• What is required
In the records below, find each line that holds "packages" and return it.

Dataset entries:

<<<<

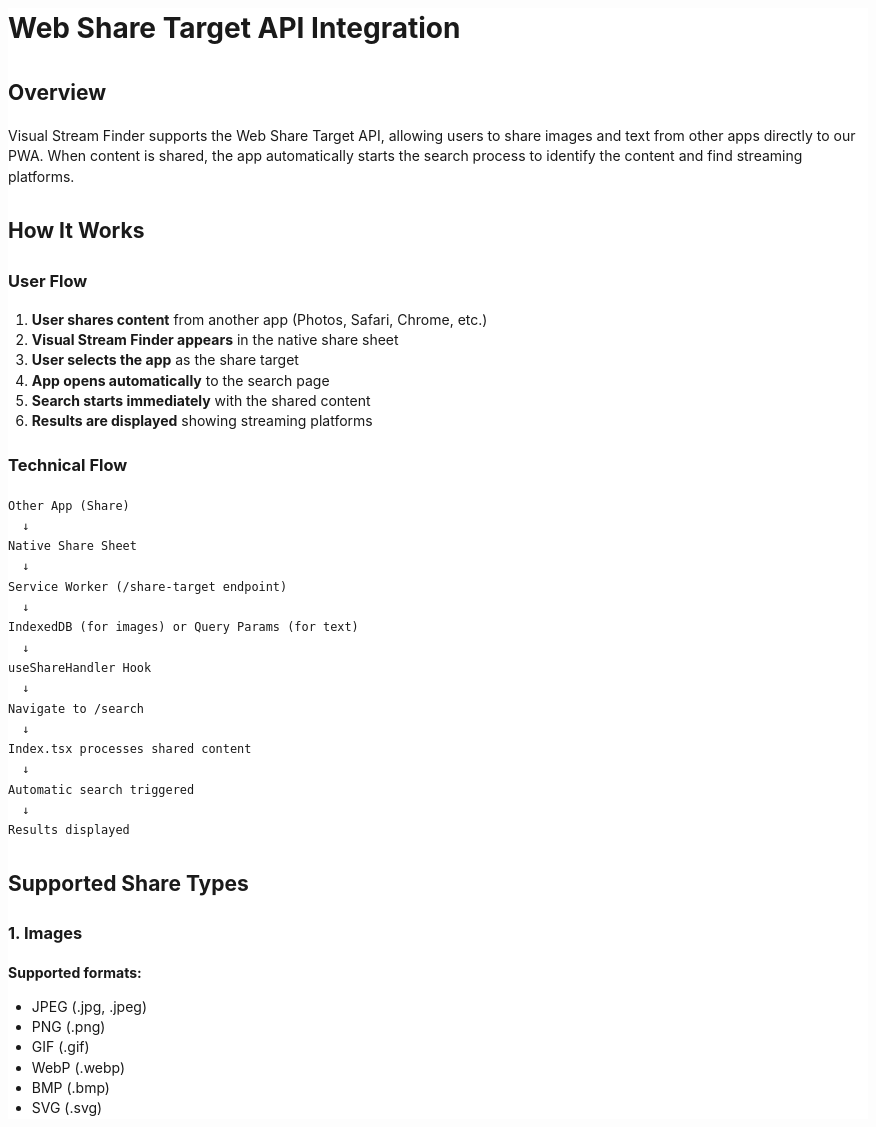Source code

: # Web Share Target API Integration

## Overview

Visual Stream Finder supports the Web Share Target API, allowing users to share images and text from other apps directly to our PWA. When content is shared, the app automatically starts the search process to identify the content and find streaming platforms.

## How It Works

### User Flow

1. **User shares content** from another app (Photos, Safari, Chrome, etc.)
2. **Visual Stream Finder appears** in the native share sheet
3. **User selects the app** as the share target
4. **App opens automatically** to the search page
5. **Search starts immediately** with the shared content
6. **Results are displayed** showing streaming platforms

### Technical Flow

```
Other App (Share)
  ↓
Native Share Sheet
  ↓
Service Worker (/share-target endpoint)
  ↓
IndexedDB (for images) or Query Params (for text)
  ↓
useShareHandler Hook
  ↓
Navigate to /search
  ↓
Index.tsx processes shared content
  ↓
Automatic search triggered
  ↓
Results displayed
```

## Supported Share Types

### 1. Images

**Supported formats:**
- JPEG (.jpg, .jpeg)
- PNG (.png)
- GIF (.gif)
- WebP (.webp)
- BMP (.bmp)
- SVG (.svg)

>>>>
<<<<

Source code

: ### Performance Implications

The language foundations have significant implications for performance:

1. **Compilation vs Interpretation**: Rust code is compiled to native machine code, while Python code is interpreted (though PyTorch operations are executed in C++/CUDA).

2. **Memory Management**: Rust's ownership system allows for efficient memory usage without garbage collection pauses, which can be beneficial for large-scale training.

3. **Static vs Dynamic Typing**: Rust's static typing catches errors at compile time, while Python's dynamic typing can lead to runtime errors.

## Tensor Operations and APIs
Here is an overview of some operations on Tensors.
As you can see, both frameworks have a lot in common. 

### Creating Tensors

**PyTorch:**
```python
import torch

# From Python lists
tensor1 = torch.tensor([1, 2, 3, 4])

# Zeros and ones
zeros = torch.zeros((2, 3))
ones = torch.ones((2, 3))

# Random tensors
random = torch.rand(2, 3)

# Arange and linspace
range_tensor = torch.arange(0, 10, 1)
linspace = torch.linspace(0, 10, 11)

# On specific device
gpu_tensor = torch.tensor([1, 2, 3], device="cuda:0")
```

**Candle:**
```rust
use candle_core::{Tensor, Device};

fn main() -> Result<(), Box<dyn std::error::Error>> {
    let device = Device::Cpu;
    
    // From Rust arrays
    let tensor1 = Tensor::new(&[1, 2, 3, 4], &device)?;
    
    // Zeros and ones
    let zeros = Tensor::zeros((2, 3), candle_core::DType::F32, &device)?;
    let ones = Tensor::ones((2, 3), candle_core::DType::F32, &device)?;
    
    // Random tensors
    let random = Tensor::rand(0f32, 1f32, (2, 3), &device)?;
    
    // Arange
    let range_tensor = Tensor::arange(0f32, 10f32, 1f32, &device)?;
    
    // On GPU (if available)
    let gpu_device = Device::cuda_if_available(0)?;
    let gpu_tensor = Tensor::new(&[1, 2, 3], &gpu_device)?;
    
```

>>>>
<<<<

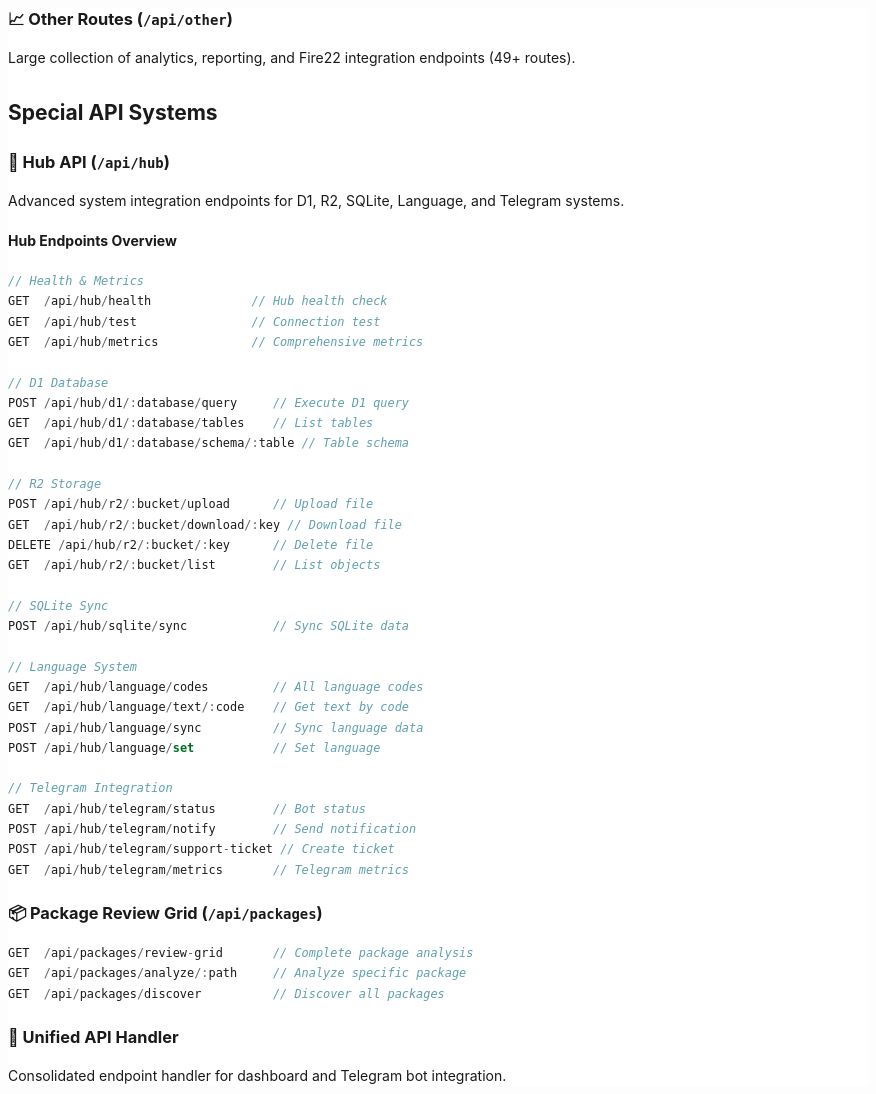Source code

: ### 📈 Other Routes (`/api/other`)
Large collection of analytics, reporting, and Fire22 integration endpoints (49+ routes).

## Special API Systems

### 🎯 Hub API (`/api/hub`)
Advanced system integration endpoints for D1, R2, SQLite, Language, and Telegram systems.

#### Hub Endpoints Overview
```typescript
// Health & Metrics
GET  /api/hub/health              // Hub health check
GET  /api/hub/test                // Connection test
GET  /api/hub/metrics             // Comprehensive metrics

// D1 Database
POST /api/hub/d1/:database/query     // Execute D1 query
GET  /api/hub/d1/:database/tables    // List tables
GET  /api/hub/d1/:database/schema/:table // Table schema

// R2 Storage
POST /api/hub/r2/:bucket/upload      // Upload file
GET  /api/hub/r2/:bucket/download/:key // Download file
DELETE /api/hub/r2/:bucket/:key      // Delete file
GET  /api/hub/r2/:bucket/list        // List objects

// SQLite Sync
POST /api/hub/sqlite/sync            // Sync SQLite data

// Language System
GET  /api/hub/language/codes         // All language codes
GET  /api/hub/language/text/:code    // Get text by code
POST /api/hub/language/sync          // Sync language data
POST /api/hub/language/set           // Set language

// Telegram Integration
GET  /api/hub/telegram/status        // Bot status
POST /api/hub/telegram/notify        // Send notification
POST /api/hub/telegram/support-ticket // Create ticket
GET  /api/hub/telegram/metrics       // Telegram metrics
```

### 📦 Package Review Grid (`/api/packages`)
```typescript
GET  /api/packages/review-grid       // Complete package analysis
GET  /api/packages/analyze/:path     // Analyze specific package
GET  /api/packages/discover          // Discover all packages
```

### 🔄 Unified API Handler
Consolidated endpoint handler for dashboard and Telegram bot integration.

>>>>

• Answer for this exercise
### 📦 Package Review Grid (`/api/packages`)
GET  /api/packages/review-grid       // Complete package analysis
GET  /api/packages/analyze/:path     // Analyze specific package
GET  /api/packages/discover          // Discover all packages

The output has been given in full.